B'z いつかのメリークリスマス に思う
大晦日にクリスマスに関することの記事を書くというのも、なかなかになかなかで、乙だねと思うので、したためてみる。
B'zの名曲「いつかのメリークリスマス」を聴くたびに、不思議と涙が溢れてくるのは、私だけではないだろうと思っているがいかがだろうか。この曲には、一見シンプルでありながらも、心の奥深くを揺さぶる力がある。その理由を探るうちに、歌詞の中に描かれた男女の関係や、その背後にある物語が見えてきた。
「いつかのメリークリスマス」は、愛し合う二人が過ごしたかけがえのない時間と、わたしの勝手な想像だが、そんな二人の別離の後に訪れる切なさを描いた楽曲だと考える。歌詞は、クリスマスの季節に紡がれる一つの小さな物語のようだ。特に印象的なのは、「いつまでも手をつないでいられるような気がしていた...」というフレーズ。この一節は、手をつないでいた二人の関係が、今はできないことを想像させる。愛する人との思い出が、クリスマスに降る雪のようにすぐに融けて儚く消えていく。何度も聴き返すたびに、ここで胸が締め付けられるような感情を覚える。
この曲が感動を呼び起こすのは、リスナー自身の経験と重なる部分が多いためだろう。例えば、かつて大切だった誰かとの特別な瞬間や、その人と別れた後の空虚感。誰もが一度は経験するであろう普遍的な感情が、この曲の中に凝縮されている。特に、歌詞の中で描かれるクリスマスという特別な日。その日がもたらす期待と、現実とのギャップが、切なさをより一層際立たせる。
また、この曲のメロディーも感情を引き立てる要素の一つだ。冒頭のオルゴールと穏やかなギターの旋律と、稲葉浩志さんの情感あふれる歌声が、歌詞の物語に深みを与えている。特に、静かなイントロから徐々に盛り上がり、サビで感情が爆発するような構成は、リスナーを感情の波に巻き込むようだ。この構成の妙が、歌詞の内容と相まって、一種の映画を観ているかのような体験を提供してくれる。
個人的には、この曲を聴くと、遠い昔の自分自身の思い出がよみがえる。学生時代に好きだった人との淡い恋愛や、家族と過ごした穏やかなクリスマス。そのどれもが今は過去のものとなり、二度と戻らない時間であることを思い知らされる。そんな中で「いつかのメリークリスマス」は、忘れかけていた感情や記憶を鮮やかに蘇らせてくれる。まるで、自分の心の中にあるアルバムをめくるような感覚だ。

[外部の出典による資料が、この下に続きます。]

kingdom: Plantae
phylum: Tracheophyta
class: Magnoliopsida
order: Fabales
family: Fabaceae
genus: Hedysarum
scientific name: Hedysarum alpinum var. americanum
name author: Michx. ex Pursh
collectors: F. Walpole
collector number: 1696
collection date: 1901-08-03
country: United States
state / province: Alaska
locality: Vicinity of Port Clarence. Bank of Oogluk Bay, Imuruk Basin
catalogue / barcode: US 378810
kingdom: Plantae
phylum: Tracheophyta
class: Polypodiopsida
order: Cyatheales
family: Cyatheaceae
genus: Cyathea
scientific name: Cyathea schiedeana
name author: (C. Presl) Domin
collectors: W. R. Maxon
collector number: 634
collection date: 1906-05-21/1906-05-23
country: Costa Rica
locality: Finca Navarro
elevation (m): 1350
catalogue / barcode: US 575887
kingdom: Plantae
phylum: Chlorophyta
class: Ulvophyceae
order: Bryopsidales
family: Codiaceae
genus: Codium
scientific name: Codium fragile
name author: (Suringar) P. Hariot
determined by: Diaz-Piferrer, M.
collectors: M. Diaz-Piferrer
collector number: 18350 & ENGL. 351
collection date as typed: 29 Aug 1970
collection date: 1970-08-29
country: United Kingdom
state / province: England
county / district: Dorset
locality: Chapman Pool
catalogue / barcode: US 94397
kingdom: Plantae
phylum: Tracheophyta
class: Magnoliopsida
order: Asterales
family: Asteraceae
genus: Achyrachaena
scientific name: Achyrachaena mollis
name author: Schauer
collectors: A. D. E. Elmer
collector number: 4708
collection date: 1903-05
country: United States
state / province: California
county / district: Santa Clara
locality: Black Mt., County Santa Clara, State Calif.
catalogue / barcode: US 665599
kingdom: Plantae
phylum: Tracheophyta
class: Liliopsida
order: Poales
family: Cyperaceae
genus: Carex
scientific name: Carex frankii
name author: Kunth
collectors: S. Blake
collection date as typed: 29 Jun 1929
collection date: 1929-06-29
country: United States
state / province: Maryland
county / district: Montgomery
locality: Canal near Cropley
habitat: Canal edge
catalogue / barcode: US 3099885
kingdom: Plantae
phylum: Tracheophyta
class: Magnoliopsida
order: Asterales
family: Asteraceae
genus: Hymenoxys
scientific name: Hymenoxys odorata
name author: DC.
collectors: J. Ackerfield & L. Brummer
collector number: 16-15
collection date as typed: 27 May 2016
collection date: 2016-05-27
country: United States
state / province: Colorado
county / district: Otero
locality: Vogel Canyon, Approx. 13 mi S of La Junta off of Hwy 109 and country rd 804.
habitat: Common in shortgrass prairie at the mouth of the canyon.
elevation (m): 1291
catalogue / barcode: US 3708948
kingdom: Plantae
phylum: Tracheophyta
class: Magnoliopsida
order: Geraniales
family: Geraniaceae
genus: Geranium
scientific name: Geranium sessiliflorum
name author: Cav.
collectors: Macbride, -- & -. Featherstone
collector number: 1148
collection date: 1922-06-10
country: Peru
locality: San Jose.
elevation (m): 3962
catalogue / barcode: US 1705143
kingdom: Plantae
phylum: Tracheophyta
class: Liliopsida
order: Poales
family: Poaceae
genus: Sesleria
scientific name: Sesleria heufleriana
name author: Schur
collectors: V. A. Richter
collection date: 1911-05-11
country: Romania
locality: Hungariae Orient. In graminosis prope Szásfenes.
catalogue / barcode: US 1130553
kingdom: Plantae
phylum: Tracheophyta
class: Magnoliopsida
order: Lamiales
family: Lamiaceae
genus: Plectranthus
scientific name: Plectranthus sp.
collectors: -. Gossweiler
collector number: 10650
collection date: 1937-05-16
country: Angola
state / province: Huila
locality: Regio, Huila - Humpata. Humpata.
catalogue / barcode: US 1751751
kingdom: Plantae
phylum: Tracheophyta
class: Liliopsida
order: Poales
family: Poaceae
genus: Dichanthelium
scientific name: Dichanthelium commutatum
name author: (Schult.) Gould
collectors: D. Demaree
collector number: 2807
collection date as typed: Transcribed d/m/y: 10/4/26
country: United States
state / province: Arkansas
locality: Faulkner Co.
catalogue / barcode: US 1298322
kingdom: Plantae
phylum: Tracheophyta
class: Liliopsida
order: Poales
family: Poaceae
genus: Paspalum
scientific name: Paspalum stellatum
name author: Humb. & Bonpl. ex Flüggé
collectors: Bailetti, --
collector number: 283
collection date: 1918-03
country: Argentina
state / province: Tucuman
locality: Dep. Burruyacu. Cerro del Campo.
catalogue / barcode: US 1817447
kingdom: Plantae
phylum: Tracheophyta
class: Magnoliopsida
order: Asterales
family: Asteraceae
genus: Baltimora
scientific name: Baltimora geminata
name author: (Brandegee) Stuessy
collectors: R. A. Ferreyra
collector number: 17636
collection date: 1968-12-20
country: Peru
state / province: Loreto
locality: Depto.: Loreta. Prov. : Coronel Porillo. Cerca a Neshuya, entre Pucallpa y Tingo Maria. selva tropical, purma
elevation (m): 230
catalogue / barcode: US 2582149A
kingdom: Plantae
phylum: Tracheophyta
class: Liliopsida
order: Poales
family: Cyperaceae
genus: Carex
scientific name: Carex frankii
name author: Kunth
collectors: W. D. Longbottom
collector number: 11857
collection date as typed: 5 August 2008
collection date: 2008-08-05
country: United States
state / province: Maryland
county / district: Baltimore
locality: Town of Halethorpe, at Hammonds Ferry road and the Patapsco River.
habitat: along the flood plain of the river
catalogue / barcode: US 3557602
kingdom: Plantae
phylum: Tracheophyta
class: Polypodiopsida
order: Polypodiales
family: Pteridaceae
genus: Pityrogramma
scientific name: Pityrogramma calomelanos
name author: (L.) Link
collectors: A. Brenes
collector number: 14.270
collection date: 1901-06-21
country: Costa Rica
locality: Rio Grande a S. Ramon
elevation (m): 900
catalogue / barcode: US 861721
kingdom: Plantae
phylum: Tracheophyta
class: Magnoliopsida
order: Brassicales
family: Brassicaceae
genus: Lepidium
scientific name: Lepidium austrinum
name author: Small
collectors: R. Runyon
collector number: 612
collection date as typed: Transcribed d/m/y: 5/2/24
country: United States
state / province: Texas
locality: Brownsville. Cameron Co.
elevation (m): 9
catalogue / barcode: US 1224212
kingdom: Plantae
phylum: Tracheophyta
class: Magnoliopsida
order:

さらに考えてみると、この曲は単なる失恋ソングではないように思う。歌詞の最後に描かれる「幸せそうな顔で」という言葉は、かつて、あんなふうに荷物を抱えて、今はいない彼女の待つ家に急いで帰ったことを思い出して、感傷に浸る男性の姿が思い浮かばずにはいられない。過去の別れを受け入れながらも、やっぱり、なんらかの理由でいなくなってしまった彼女を思うと、自然と涙が頬を伝う。そんな情景がわたしは思い浮かばせる深い余韻を与えているのではないだろうか。
「いつかのメリークリスマス」は、時間が経つにつれて色褪せるどころか、むしろその魅力が増しているように感じられる。それは、私たちが年を重ねるごとに、人生の中で失ったものや得たものの重みをより深く理解するようになるからだろう。この曲は、そんな人生の喜びと悲しみをそっと包み込んでくれる、一つの芸術作品といえる。
結局のところ、「いつかのメリークリスマス」がこれほどまでに心を揺さぶるのは、リスナーの感情に寄り添いながらも、希望を感じさせるメッセージを秘めているからだ。この曲を聴くたびに、過去を振り返り、現在を見つめ直し、未来に思いを馳せる。そんなひとときを与えてくれるこの名曲に、これからも心から感謝したいと思う。